■ **ACTION ITEM**:
Exclude images; transcribe the rest of the data exactly.

■ **SOURCE MATERIAL**:
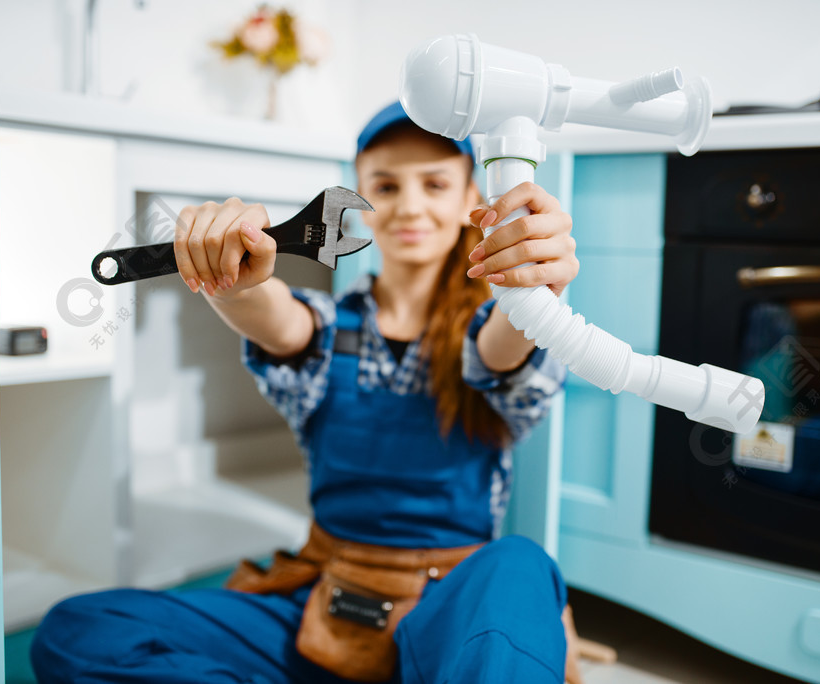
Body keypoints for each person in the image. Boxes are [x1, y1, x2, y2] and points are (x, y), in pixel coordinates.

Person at [31, 101, 581, 683]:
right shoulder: (328, 328)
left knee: (520, 567)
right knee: (81, 631)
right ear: (360, 198)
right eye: (387, 185)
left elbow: (500, 347)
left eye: (436, 183)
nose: (410, 205)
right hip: (327, 596)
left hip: (455, 612)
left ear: (471, 195)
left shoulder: (492, 328)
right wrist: (235, 286)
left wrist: (533, 293)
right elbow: (281, 320)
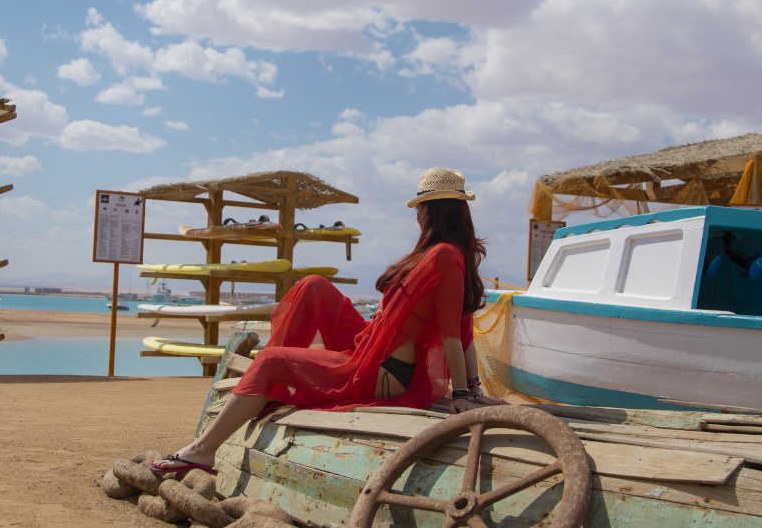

■ **EXPECTED ANSWER**:
Body keypoints for each person in the image. Boxes are [x1, y1, x2, y2] and points are (x, y), in pixel coordinates.

Person at [31, 101, 581, 683]:
right shoulder: (328, 328)
left knee: (520, 567)
right knee: (81, 631)
right ear: (360, 198)
right eye: (387, 185)
left elbow: (500, 347)
left eye: (436, 183)
nose: (410, 205)
right hip: (327, 596)
left hip: (455, 612)
left ear: (471, 195)
left shoulder: (492, 328)
right wrist: (235, 286)
left wrist: (533, 293)
right elbow: (281, 320)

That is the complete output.